### [Aim of the task]
All entries must be returned precisely as they appear.

### [Source records]

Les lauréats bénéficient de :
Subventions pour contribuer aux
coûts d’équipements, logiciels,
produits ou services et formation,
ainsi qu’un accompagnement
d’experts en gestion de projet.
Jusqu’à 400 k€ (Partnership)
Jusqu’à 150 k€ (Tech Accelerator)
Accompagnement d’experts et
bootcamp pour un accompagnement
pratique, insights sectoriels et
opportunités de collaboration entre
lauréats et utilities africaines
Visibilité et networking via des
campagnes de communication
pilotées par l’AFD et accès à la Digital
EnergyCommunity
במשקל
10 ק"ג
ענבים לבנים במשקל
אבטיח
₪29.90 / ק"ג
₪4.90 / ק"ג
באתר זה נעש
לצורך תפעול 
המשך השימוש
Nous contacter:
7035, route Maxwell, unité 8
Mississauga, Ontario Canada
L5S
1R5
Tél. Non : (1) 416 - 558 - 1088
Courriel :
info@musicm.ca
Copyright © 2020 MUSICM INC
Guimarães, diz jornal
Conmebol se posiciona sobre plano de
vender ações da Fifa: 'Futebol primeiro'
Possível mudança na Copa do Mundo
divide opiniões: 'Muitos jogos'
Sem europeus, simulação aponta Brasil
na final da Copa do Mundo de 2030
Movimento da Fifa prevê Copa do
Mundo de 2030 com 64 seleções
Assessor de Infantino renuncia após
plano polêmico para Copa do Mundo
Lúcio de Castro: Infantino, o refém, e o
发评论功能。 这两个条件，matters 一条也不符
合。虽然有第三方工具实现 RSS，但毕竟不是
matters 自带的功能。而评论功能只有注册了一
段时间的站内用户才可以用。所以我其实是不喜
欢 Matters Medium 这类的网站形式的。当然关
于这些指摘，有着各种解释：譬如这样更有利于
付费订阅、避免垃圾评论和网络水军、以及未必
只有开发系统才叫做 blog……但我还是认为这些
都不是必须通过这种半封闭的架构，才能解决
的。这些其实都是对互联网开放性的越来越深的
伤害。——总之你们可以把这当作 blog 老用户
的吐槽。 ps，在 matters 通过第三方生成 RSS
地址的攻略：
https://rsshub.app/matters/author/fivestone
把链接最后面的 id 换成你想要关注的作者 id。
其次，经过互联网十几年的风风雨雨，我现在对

### [Response to this task]
Les lauréats bénéficient de :
Subventions pour contribuer aux
coûts d’équipements, logiciels,
produits ou services et formation,
ainsi qu’un accompagnement
d’experts en gestion de projet.
Jusqu’à 400 k€ (Partnership)
Jusqu’à 150 k€ (Tech Accelerator)
Accompagnement d’experts et
bootcamp pour un accompagnement
pratique, insights sectoriels et
opportunités de collaboration entre
lauréats et utilities africaines
Visibilité et networking via des
campagnes de communication
pilotées par l’AFD et accès à la Digital
EnergyCommunity
במשקל
10 ק"ג
ענבים לבנים במשקל
אבטיח
₪29.90 / ק"ג
₪4.90 / ק"ג
באתר זה נעש
לצורך תפעול 
המשך השימוש
Nous contacter:
7035, route Maxwell, unité 8
Mississauga, Ontario Canada
L5S
1R5
Tél. Non : (1) 416 - 558 - 1088
Courriel :
info@musicm.ca
Copyright © 2020 MUSICM INC
Guimarães, diz jornal
Conmebol se posiciona sobre plano de
vender ações da Fifa: 'Futebol primeiro'
Possível mudança na Copa do Mundo
divide opiniões: 'Muitos jogos'
Sem europeus, simulação aponta Brasil
na final da Copa do Mundo de 2030
Movimento da Fifa prevê Copa do
Mundo de 2030 com 64 seleções
Assessor de Infantino renuncia após
plano polêmico para Copa do Mundo
Lúcio de Castro: Infantino, o refém, e o
发评论功能。 这两个条件，matters 一条也不符
合。虽然有第三方工具实现 RSS，但毕竟不是
matters 自带的功能。而评论功能只有注册了一
段时间的站内用户才可以用。所以我其实是不喜
欢 Matters Medium 这类的网站形式的。当然关
于这些指摘，有着各种解释：譬如这样更有利于
付费订阅、避免垃圾评论和网络水军、以及未必
只有开发系统才叫做 blog……但我还是认为这些
都不是必须通过这种半封闭的架构，才能解决
的。这些其实都是对互联网开放性的越来越深的
伤害。——总之你们可以把这当作 blog 老用户
的吐槽。 ps，在 matters 通过第三方生成 RSS
地址的攻略：
https://rsshub.app/matters/author/fivestone
把链接最后面的 id 换成你想要关注的作者 id。
其次，经过互联网十几年的风风雨雨，我现在对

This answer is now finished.